Judge allows people to use private property as toilet

Cherry Pusey
By: David Ross

A couple will continue to have their house used as a public toilet.

John Pusey and his wife Cherry spent 10 years trying to stop passing motorists from using the bottom of their garden as a public toilet.

But while the Supreme Court agreed that it was annoying, the judges ruled the "comfort breaks" do not amount to a "nuisance."

They dismissed claims by the couple to close the rest area beside the road, leaving them with a huge legal bill.

Mr. and Mrs.
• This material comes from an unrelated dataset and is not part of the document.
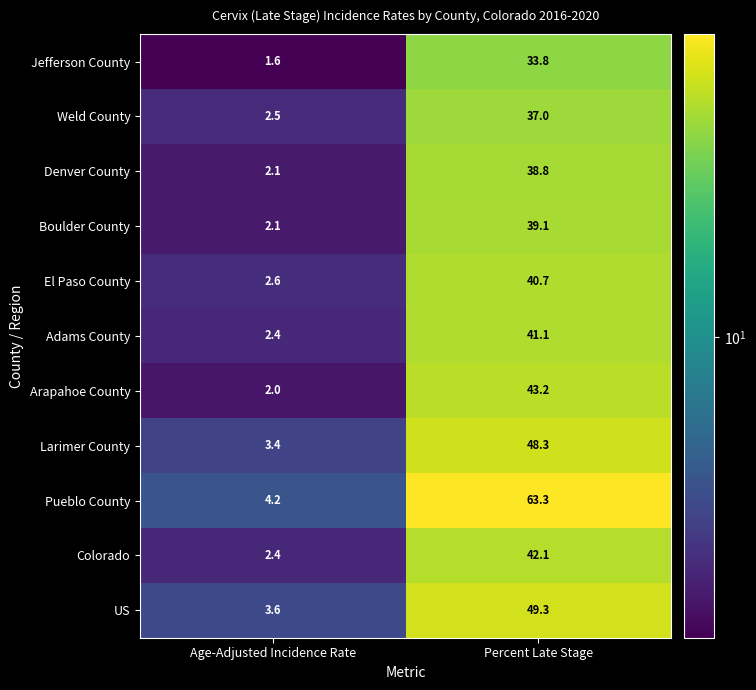

Which series has the largest total across all categories?

Pueblo County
Pusey had become so sick of drivers using their garden as a toilet they put a camera and caught more than 500 people on the spot near their garden in Exmoor National Park, near Minehead, Somerset.

Furthermore, they claim they were threatened with a firearm while investigating a van parked in the rest area and assaulted after trying to block a motorist from urinating at the sight of the front door of their house.
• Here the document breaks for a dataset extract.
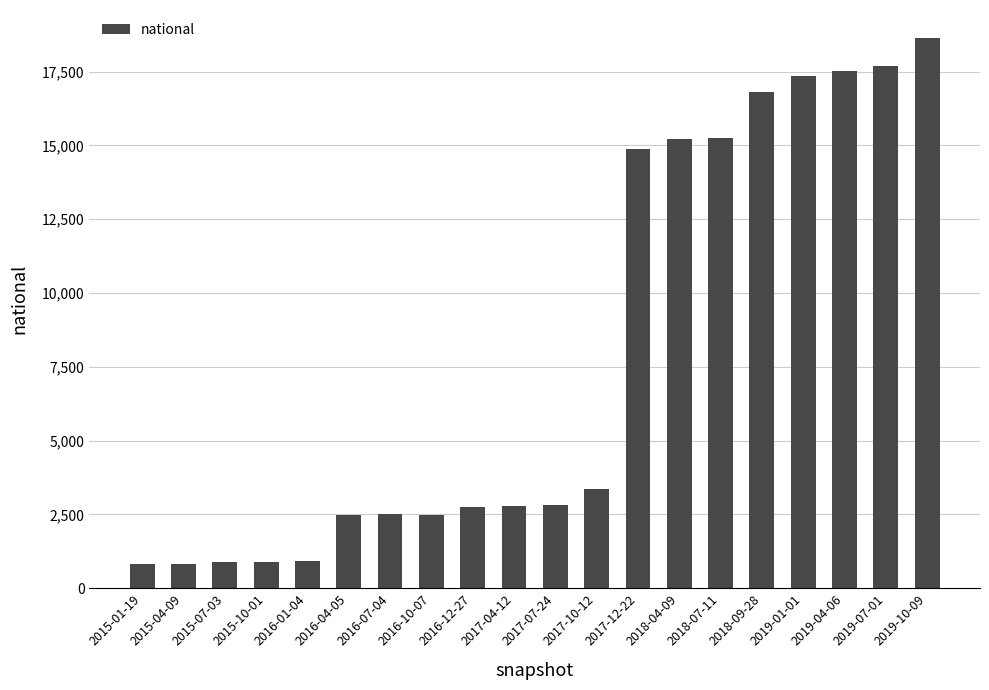

What is the sum of the values at 2018-04-09 and 2016-04-05?

17700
The rest area on the B3224 had become a focus for theft, vandalism, littering behavior and anti-social behavior, including loud music, shouting and swearing, they said.
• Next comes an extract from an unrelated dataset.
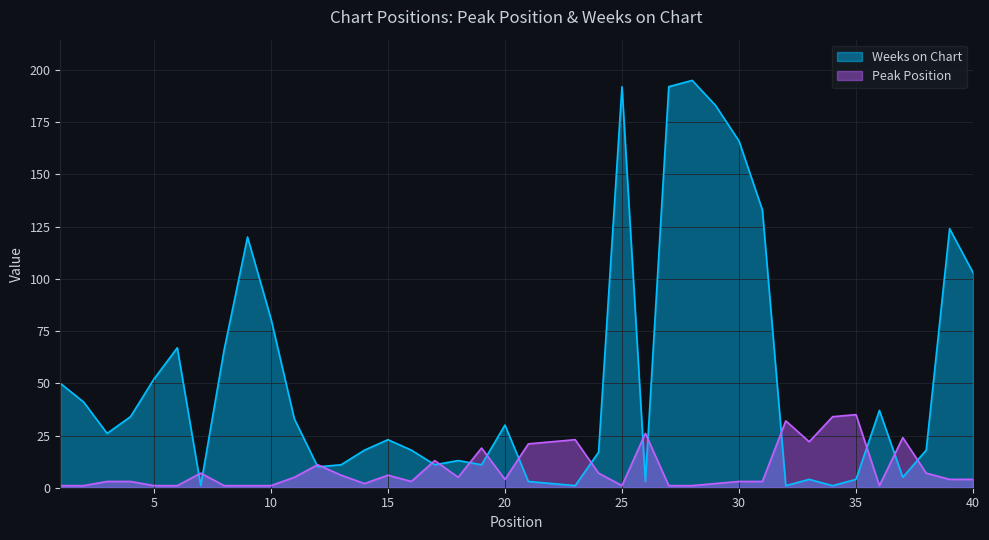

How many intersections are there between Peak Position and Weeks on Chart?

16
Armed with an edited DVD of the evidence the couple tried to get the rest area closed by the Highway Authority and when that did not happen they went to court.

They argued that the standard pit stop interfered with their "reasonable enjoyment" of their home, making it impossible for them to relax at home and their garden.

However, the judges refused to order the Somerset County Council to close the rest area, Appeal Court judges ruled that, despite everything the couple had suffered, the bad behavior of motorists do not amount to a "nuisance" in the eyes of the law.

The failure of three of the country's top judges finally brings to a halt the campaign to close the rest area.